While crustal drilling in the oceans has dramatically confirmed and defined the nature of the shallowest ocean-crust layers, it has largely been unable to recover rocks from the deepest, largest layer. The composition, internal stratigraphy, and rock history of the lower oceanic crust, then, remains one of the fundamental unanswered questions of Earth science. Despite considerable effort by the drilling-program, the middle layer, composed of fractured, brittle, tough fine-grained basalt has proven technically difficult to penetrate at reasonable cost, postponing the long-standing goal of recovering a complete, intact section of oceanic crust and shallow mantle.

The 1987 drilling of 500 meters of gabbro in only 16 days by the drilling program's JOIDES Resolution at a tectonically exposed section of the lower oceanic crust on the southwestern Indian Ridge drastically changed our approach to ocean-crust exploration. The largely unanticipated success demonstrated that drilling lower-oceanic crust was totally different from drilling shallow-oceanic crust. Not only is it far easier, with nearly 100 percent rock recovery, but it requires no new technology. Moreover, this one long section confounded many in the geologic community. No evidence for a major magma chamber was found. While the compositional diversity of the rocks did closely resemble that found in fossil magma chambers exposed on land, these rocks were formed by a new and physically different dynamic process that involves close interplay of deformation and crystallization in semisolidified crystal mushes. Similar rocks recovered as gravel by dredges and submersibles, without their accompanying key stratigraphic and structural relationships, had led to opposite and entirely incorrect conclusions--demonstrating the inadequacy of studying oceanic crust without drilling.

This galvanized the geologic community. There was growing realization that a costly, single, deep hole through the oceanic crust would be insufficient to understand a laterally heterogeneous oceanic crust whose stratigraphy and composition varied radically from one region to another. This prompted a major international meeting, held in Woods Hole in 1989, to consider a new approach to oceanic deep-crustal and shallow-mantle drilling. The meeting report, Drilling the Oceanic Lower Crust and Mantle, proposed that while drilling a single deep hole through the oceanic crust should be a long-term goal, a major program of drilling directly into the lower oceanic crust and mantle should be done over the next decade. This report was then considered and endorsed by a working group reporting to the JOIDES (Joint Oceanographic Institutions for Deep Earth Sampling) Planning Committee and is now likely to occur if funding for the Ocean Drilling Program continues.

+---+

Answer these from the ocean-crust drilling text above:
1. What rock makes up the middle layer of the oceanic crust?
2. How much gabbro did the JOIDES Resolution drill in 1987, and in how many days?
3. Where was the 1989 international meeting held?

+---+

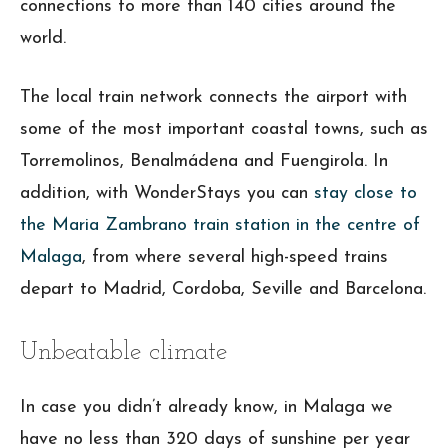
connections to more than 140 cities around the
world.
The local train network connects the airport with
some of the most important coastal towns, such as
Torremolinos, Benalmádena and Fuengirola. In
addition, with WonderStays you can
stay close to
the Maria Zambrano train station in the centre of
Malaga
, from where several high-speed trains
depart to Madrid, Cordoba, Seville and Barcelona.
Unbeatable climate
In case you didn’t already know, in Malaga we
have no less than 320 days of sunshine per year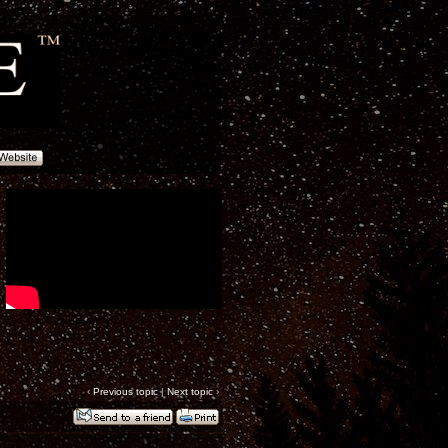
‹
Previous topic
|
Next topic
›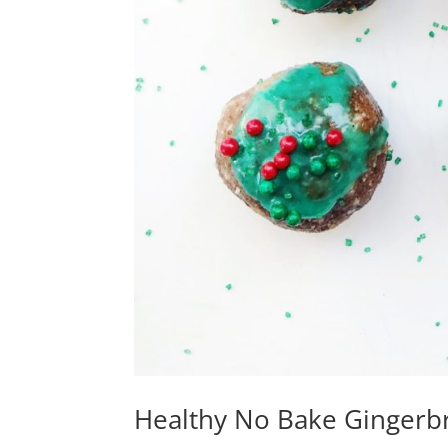
Healthy No Bake Gingerbr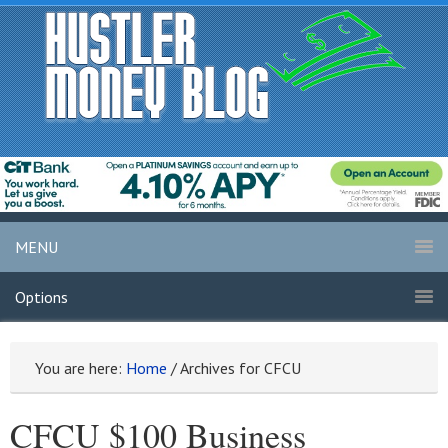
MENU
Options
You are here:
Home
/
Archives for CFCU
CFCU $100 Business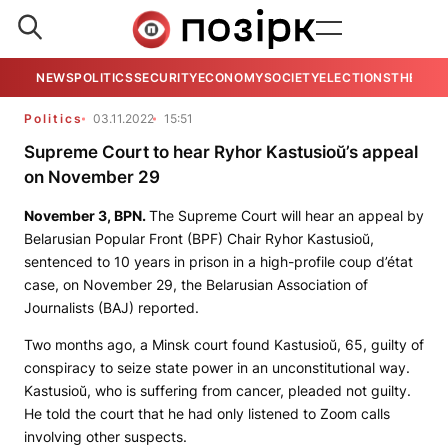
NEWS
POLITICS
SECURITY
ECONOMY
SOCIETY
ELECTIONS
THE VIE
Politics
03.11.2022
15:51
Supreme Court to hear Ryhor Kastusioŭ’s appeal
on November 29
November 3,
BPN
.
The Supreme Court will hear an appeal by
Belarusian Popular Front (BPF) Chair Ryhor Kastusioŭ,
sentenced to 10 years in prison in a high-profile coup d’état
case, on November 29, the Belarusian Association of
Journalists (BAJ) reported.
Two months ago, a Minsk court found Kastusioŭ, 65, guilty of
conspiracy to seize state power in an unconstitutional way.
Kastusioŭ, who is suffering from cancer, pleaded not guilty.
He told the court that he had only listened to Zoom calls
involving other suspects.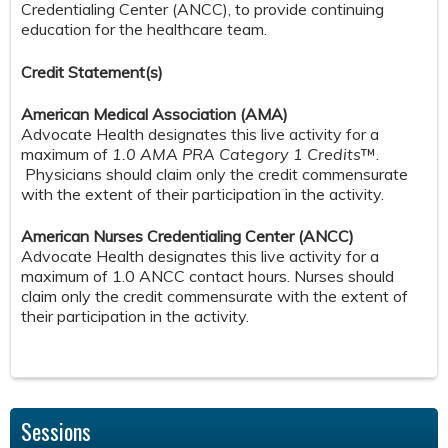
Credentialing Center (ANCC), to provide continuing
education for the healthcare team.
Credit S
tatement(s)
American Medical Association (AMA)
Advocate Health designates this live activity for a
maximum of
1.0 AMA PRA Category 1 Credits
™.
Physicians should claim only the credit commensurate
with the extent of their participation in the activity.
American Nurses Credentialing Center (ANCC)
Advocate Health designates this live activity for a
maximum of 1.0 ANCC contact hours. Nurses should
claim only the credit commensurate with the extent of
their participation in the activity.
Sessions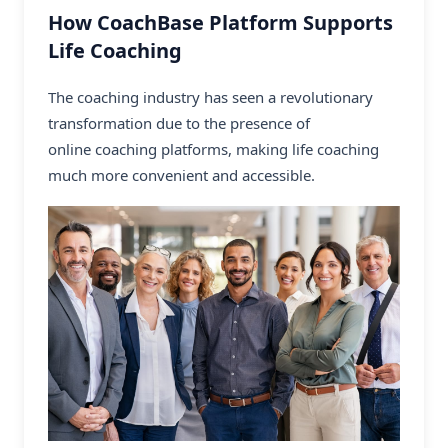
How CoachBase Platform Supports
Life Coaching
The coaching industry has seen a revolutionary
transformation due to the presence of
online coaching platforms
, making life coaching
much more convenient and accessible.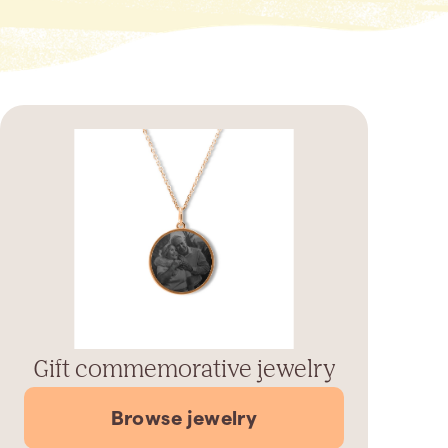
Gift commemorative jewelry
Browse jewelry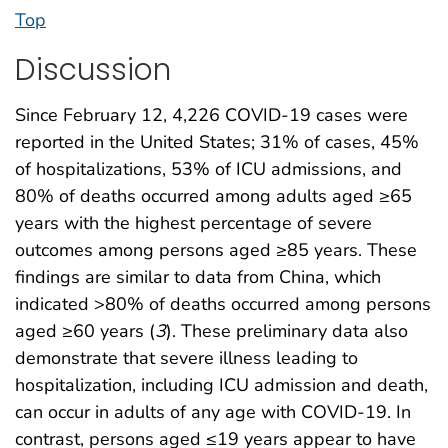
Top
Discussion
Since February 12, 4,226 COVID-19 cases were
reported in the United States; 31% of cases, 45%
of hospitalizations, 53% of ICU admissions, and
80% of deaths occurred among adults aged ≥65
years with the highest percentage of severe
outcomes among persons aged ≥85 years. These
findings are similar to data from China, which
indicated >80% of deaths occurred among persons
aged ≥60 years (
3
). These preliminary data also
demonstrate that severe illness leading to
hospitalization, including ICU admission and death,
can occur in adults of any age with COVID-19. In
contrast, persons aged ≤19 years appear to have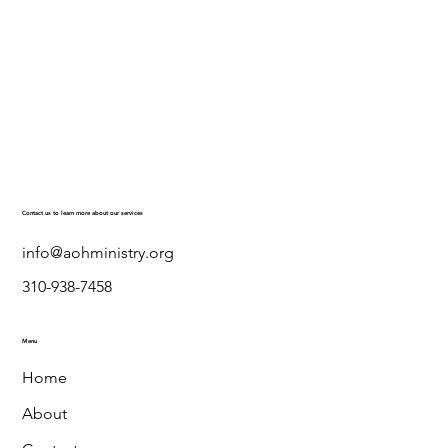
Contact us to learn more about our services
info@aohministry.org
310-938-7458
Menu
Home
About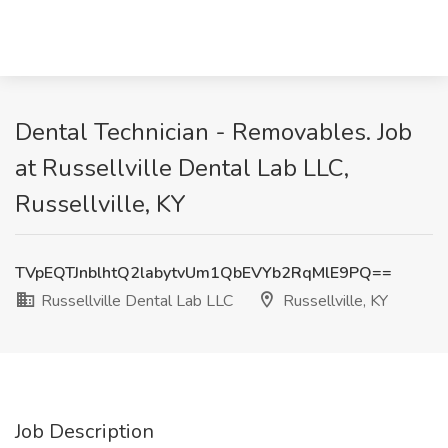
Dental Technician - Removables. Job
at Russellville Dental Lab LLC,
Russellville, KY
TVpEQTJnblhtQ2labytvUm1QbEVYb2RqMlE9PQ==
Russellville Dental Lab LLC
Russellville, KY
Job Description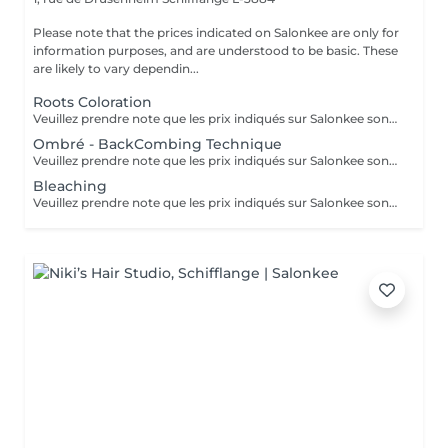
Please note that the prices indicated on Salonkee are only for
information purposes, and are understood to be basic. These
are likely to vary dependin...
Roots Coloration
Veuillez prendre note que les prix indiqués sur Salonkee sont communiqués à titre informatif et s'entendent de base. Ces derniers sont susceptibles de varier selon le diagnostic réalisé à votre arrivée au salon et l'expertise du professionnel à qui vous confiez votre beauté. Dans tous les cas, un devis précis vous sera proposé et toutes réalisations de prestations seront effectuées avec votre accord.
Ombré - BackCombing Technique
Veuillez prendre note que les prix indiqués sur Salonkee sont communiqués à titre informatif et s'entendent de base. Ces derniers sont susceptibles de varier selon le diagnostic réalisé à votre arrivée au salon et l'expertise du professionnel à qui vous confiez votre beauté. Dans tous les cas, un devis précis vous sera proposé et toutes réalisations de prestations seront effectuées avec votre accord.
Bleaching
Veuillez prendre note que les prix indiqués sur Salonkee sont communiqués à titre informatif et s'entendent de base. Ces derniers sont susceptibles de varier selon le diagnostic réalisé à votre arrivée au salon et l'expertise du professionnel à qui vous confiez votre beauté. Dans tous les cas, un devis précis vous sera proposé et toutes réalisations de prestations seront effectuées avec votre accord.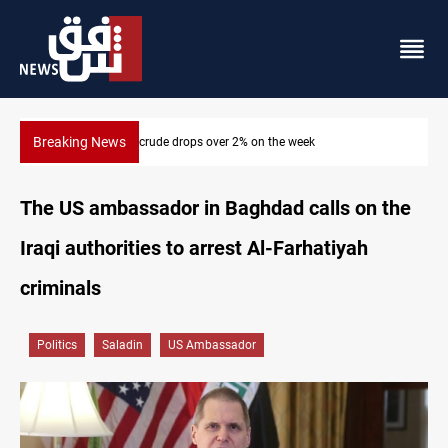
Breaking News
Pollution and water shortages kill 1K+ tons of fish in Iraq
The US ambassador in Baghdad calls on the
Iraqi authorities to arrest Al-Farhatiyah
criminals
Politics
Saladin
US Ambassador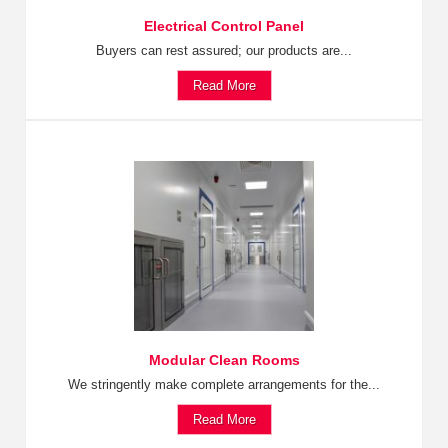
Electrical Control Panel
Buyers can rest assured; our products are...
Read More
Modular Clean Rooms
We stringently make complete arrangements for the...
Read More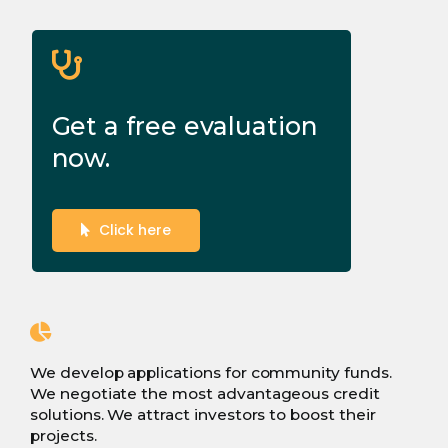
Get a free evaluation
now.
Click here
We develop applications for community funds.
We negotiate the most advantageous credit
solutions. We attract investors to boost their
projects.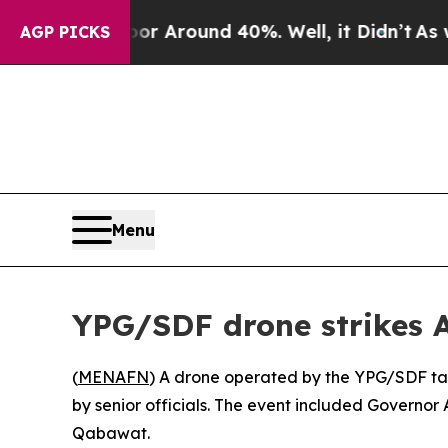
e a Floor Around 40%. Well, it Didn’t
As war W
AGP PICKS
Menu
YPG/SDF drone strikes 
(
MENAFN
) A drone operated by the YPG/SDF tar
by senior officials. The event included Governo
Qabawat.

+---+

■ **Response below**
1. Fractured, brittle, tough fine-grained basalt.
2. 500 meters in 16 days.
3. Woods Hole.